## Your assignment
Where the records hold the string "aerului", show the whole line it sits on.

--- Task input Enclosed Below ---

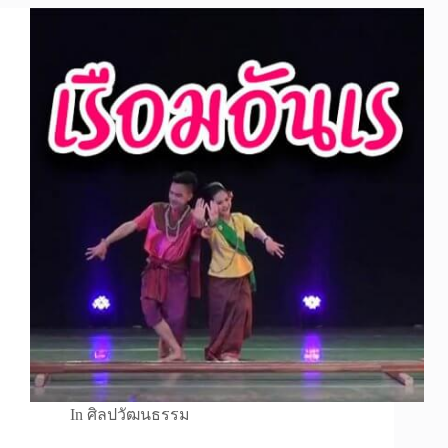
In
ศิลปวัฒนธรรม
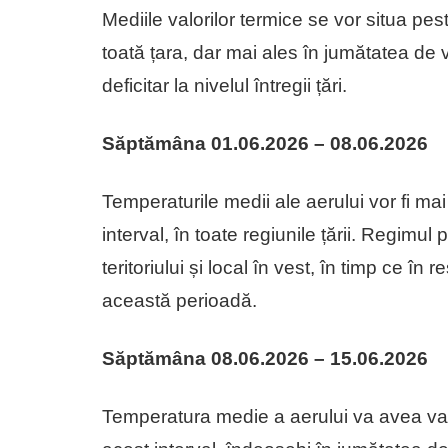
Mediile valorilor termice se vor situa p
toată țara, dar mai ales în jumătatea de ve
deficitar la nivelul întregii țări.
Săptămâna 01.06.2026 – 08.06.2026
Temperaturile medii ale aerului vor fi ma
interval, în toate regiunile țării. Regimul 
teritoriului și local în vest, în timp ce în 
această perioadă.
Săptămâna 08.06.2026 – 15.06.2026
Temperatura medie a aerului va avea val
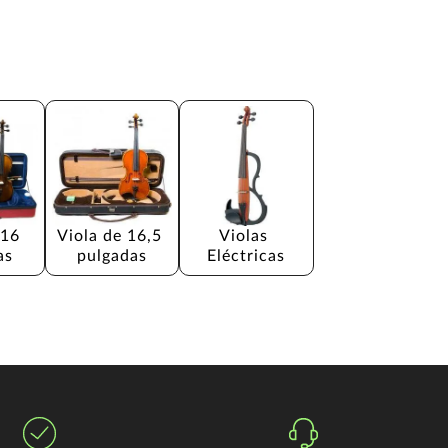
 16 
Viola de 16,5 
Violas 
as
pulgadas
Eléctricas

--- End of Enclosed Task input ---

## Answer for the task
Temperaturile medii ale aerului vor fi ma
Temperatura medie a aerului va avea val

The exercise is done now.